*Objectif*:
Veuillez extraire à l'identique, et seulement elles, les lignes du passage qui s'ouvre sur la ligne contenant « left hip: (761, 417, 2) » et se ferme sur celle contenant « left elbow: (591, 427, -11) », ces deux lignes comprises.

╭─ Données

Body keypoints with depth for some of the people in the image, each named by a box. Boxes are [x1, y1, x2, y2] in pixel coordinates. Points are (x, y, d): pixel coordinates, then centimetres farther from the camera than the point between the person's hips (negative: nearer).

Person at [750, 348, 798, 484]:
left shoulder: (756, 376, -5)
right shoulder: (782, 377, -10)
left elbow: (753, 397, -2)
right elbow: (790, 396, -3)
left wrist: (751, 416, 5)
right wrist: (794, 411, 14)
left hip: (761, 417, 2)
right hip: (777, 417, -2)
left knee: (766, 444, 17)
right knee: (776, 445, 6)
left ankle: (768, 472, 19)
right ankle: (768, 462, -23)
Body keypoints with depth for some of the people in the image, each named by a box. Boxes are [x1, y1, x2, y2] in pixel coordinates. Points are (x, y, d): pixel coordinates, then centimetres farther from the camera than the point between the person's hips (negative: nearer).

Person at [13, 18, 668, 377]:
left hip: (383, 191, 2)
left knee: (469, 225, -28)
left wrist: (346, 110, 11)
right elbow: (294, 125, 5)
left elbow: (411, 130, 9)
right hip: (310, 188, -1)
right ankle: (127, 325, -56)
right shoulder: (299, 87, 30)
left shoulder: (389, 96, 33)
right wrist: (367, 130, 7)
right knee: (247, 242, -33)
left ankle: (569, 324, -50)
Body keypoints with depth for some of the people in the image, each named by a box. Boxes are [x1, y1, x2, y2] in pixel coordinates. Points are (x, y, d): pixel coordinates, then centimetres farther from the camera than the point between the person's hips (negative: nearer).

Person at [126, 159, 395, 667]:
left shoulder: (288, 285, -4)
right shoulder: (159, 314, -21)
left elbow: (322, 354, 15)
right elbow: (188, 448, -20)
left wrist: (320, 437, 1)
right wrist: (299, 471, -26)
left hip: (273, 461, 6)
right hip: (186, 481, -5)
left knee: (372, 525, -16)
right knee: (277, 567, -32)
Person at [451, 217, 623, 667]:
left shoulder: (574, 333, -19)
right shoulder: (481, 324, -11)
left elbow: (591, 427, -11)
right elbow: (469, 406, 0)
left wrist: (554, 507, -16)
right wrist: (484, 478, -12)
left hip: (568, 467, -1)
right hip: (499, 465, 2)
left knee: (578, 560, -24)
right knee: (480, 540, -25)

╰─
╭─ Données

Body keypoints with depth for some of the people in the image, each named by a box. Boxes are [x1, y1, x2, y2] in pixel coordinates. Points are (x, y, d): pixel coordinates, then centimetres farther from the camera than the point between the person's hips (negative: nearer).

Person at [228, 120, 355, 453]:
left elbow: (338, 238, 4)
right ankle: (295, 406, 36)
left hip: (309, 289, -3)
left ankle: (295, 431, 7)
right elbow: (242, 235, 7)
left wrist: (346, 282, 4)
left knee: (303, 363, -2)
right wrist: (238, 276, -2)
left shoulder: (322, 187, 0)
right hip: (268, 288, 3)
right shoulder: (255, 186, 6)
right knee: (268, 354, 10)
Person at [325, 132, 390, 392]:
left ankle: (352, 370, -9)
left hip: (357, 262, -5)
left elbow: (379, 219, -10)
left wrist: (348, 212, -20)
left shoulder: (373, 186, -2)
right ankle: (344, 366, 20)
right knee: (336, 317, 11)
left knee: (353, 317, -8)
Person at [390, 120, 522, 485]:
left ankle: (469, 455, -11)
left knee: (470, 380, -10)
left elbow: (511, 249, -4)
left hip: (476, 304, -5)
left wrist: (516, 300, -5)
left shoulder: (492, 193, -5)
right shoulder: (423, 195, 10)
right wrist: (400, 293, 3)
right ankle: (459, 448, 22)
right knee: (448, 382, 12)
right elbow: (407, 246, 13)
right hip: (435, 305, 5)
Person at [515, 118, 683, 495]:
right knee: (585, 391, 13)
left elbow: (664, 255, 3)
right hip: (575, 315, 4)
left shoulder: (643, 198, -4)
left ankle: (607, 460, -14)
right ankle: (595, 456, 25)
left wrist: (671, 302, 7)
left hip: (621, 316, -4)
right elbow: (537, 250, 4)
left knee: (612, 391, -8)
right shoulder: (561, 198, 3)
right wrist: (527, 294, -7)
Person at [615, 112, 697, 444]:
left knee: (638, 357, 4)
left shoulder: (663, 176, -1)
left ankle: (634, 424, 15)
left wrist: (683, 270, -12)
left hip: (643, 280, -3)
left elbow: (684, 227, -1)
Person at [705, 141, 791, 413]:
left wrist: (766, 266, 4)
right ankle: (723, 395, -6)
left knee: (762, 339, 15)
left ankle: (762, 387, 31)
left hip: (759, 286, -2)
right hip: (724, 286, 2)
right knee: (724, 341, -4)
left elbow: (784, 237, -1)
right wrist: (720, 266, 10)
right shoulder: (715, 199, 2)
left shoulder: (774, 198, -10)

╰─
╭─ Données

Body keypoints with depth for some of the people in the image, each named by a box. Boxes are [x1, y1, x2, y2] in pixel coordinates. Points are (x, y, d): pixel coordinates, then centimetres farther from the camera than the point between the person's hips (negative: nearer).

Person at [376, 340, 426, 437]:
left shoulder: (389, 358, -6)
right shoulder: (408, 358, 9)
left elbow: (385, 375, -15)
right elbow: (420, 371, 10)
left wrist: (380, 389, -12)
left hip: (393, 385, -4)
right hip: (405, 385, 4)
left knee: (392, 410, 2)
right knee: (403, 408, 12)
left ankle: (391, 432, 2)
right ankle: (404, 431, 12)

╰─

*Réponse ci-dessous*:
left hip: (761, 417, 2)
right hip: (777, 417, -2)
left knee: (766, 444, 17)
right knee: (776, 445, 6)
left ankle: (768, 472, 19)
right ankle: (768, 462, -23)
Body keypoints with depth for some of the people in the image, each named by a box. Boxes are [x1, y1, x2, y2] in pixel coordinates. Points are (x, y, d): pixel coordinates, then centimetres farther from the camera than the point between the person's hips (negative: nearer).

Person at [13, 18, 668, 377]:
left hip: (383, 191, 2)
left knee: (469, 225, -28)
left wrist: (346, 110, 11)
right elbow: (294, 125, 5)
left elbow: (411, 130, 9)
right hip: (310, 188, -1)
right ankle: (127, 325, -56)
right shoulder: (299, 87, 30)
left shoulder: (389, 96, 33)
right wrist: (367, 130, 7)
right knee: (247, 242, -33)
left ankle: (569, 324, -50)
Body keypoints with depth for some of the people in the image, each named by a box. Boxes are [x1, y1, x2, y2] in pixel coordinates. Points are (x, y, d): pixel coordinates, then centimetres farther from the camera than the point between the person's hips (negative: nearer).

Person at [126, 159, 395, 667]:
left shoulder: (288, 285, -4)
right shoulder: (159, 314, -21)
left elbow: (322, 354, 15)
right elbow: (188, 448, -20)
left wrist: (320, 437, 1)
right wrist: (299, 471, -26)
left hip: (273, 461, 6)
right hip: (186, 481, -5)
left knee: (372, 525, -16)
right knee: (277, 567, -32)
Person at [451, 217, 623, 667]:
left shoulder: (574, 333, -19)
right shoulder: (481, 324, -11)
left elbow: (591, 427, -11)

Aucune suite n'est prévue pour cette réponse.